Se sont joints à moi, des utilisateurs de l’espace toilette, captivés par l’histoire, mimée, bruitée par la dame pipi. L’attroupement créa un bouchon devant le minuscule comptoir de Josiane. Je me suis poussée sur le côté, entraînant dans mon mouvement le groupuscule. Nous voilà coincés les uns contre les autres, retenant notre respiration mais suspendus au récit de Josiane.

─ Quand j’ai commencé à entendre les bruyantes flatulences de « Chaussettes arc-en-ciel », le souffle rauque de sa respiration derrière la cloison de la porte, et surtout à renifler l’odeur qui s’échappait de son box, j’ai bien cru qu’il avait avalé un cimetière, qu’il bombardait maintenant dans la cuvette. Du coup j’ai serré mon caducée et j’ai prié très fort pour une clémence divine à l’enfer qu’il traversait.

Une dame, avec des petites lunettes rondes, à la monture d’écaille, tenant contre elle un sac dans lequel était, tout aussi attentif à l’histoire, son chat roux, demanda :

─ On lui avait peut-être jeté un sort ?

─ Bah dans ce cas, avait répondu Josiane, c’est plus un exorciste qu’il lui aurait fallu pour le conjurer, qu’une tentative d’expulsion par le croupion. Bref, après plusieurs rafales d’obus, j’ai vu « Chaussettes arc-en-ciel » sortir du confessionnal tout sourire, croyant son martyre terminé.

« Et alors », avaient demandé tout le groupe dont je faisais partie.

─ Hélas, cette fois la remontée est venue lui chatouiller les amygdales. J’ai failli utiliser le couvercle de la poubelle comme un bouclier, pour me protéger de sa nausée, mais j’ai préféré lui tendre mon seau pour le lavage du sol. C’était limite, il a craché en jet tout ce qui lui restait sur l’estomac. Une deuxième salve l’a obligé à retourner dans le box pour y vomir ses tripes. Il m’a demandé plus de papier, prétextant qu’il était au bout du rouleau. Moi je l’voyais plus au bout de sa vie. Pour sûr qu’à force d’enchaîner les eaux de vie, et les alcools forts, l’a pas vu que son foie mourrait à petit feu.

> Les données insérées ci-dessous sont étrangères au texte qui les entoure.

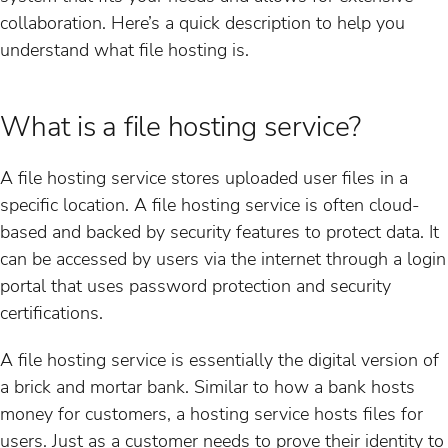
collaboration. Here’s a quick description to help you
understand what file hosting is.
What is a file hosting service?
A file hosting service stores uploaded user files in a
specific location. A file hosting service is often cloud-
based and backed by security features to protect data. It
can be accessed by users via the internet through a login
portal that uses password protection and security
certifications.
A file hosting service is essentially the digital version of
a brick and mortar bank. Similar to how a bank hosts
money for customers, a hosting service hosts files for
users. Just as a customer needs to prove their identity to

Tout le groupe était compatissant pour Josiane qui a dû nettoyer et désinfecter ce « waterloo morne plaine » dans son espace toilettes. Et tout cela sans même un pourboire. En tout cas, « Je suis reconnaissante à Josiane car je sais maintenant où regarder pour répondre à l’inévitable question : comment passer le temps agréablement sans prendre des bourrelets dans les fesses en me goinfrant, pour attendre mon train. Est-ce que ça va encore durer longtemps ? » Non, car l’an passé Josiane m’a dit, fin 2024 je prends ma retraite.

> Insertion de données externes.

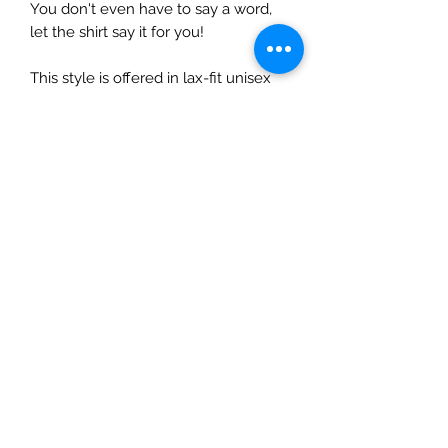
You don't even have to say a word,
let the shirt say it for you!
This style is offered in lax-fit unisex
sizing, so ladies...size down 1 size for a
normal fit.
Care Instructions
Do not dry clean.
Wash and dry garments inside
out.
Choose cold or warm water
temperature settings for the
wash.
Use mild detergent.
Dry on a low/tumble setting or
hang dry.
Do not iron directly on a heat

─ Avec mon Gaston, on vend tout, on s’achète une carriole à roulettes, toute équipée, modèle grand luxe et nous partons sur les routes de France et d’Europe. On trace notre route loin de ces bouilleurs du cru, qui retapissent les murs des toilettes ou refont l’enduit du sol, estimant que pour 1 euro de pourboire, je peux nettoyer toutes leurs salissures.

Finalement, Josiane est partie plus tôt avec son époux découvrir les grands fjords de Norvège. Gaston a un cancer du poumon. Maintenant, Josiane vit au jour le jour avec ce qui compte vraiment à ses yeux. J’ai reçu la semaine dernière une carte postale avec des perce-neige. Elle me dit savourer chaque seconde du temps qui reste avec Gaston, considérant que chaque lever du soleil est une petite victoire sur la Faucheuse.

4 Comments

  • Eh bien, quelle histoire Mijo, on sourit tout du long, à mesure que « Chaussettes-arc-en-ciel » souffre de ses grenouilles dans le ventre, puis au final, on est heureux pour Josiane et son Gaston, loin des WC, à savourer ce temps qui leur est laissé ! On peut dire que le sujet t’a inspirée 🙂 Belle soirée à toi…

    • Merci Sabrina, oui j’aime bien raconter la vie des gens. Ton sujet était donc un bon starter.

  • Une entrée pétaradiante dans ce nouveau défi, MiJo. Quel fumet ! 🤓

    • Merci David d’être venue me lire. Oui comme tu dis il faut avoir du nez pour cette lecture.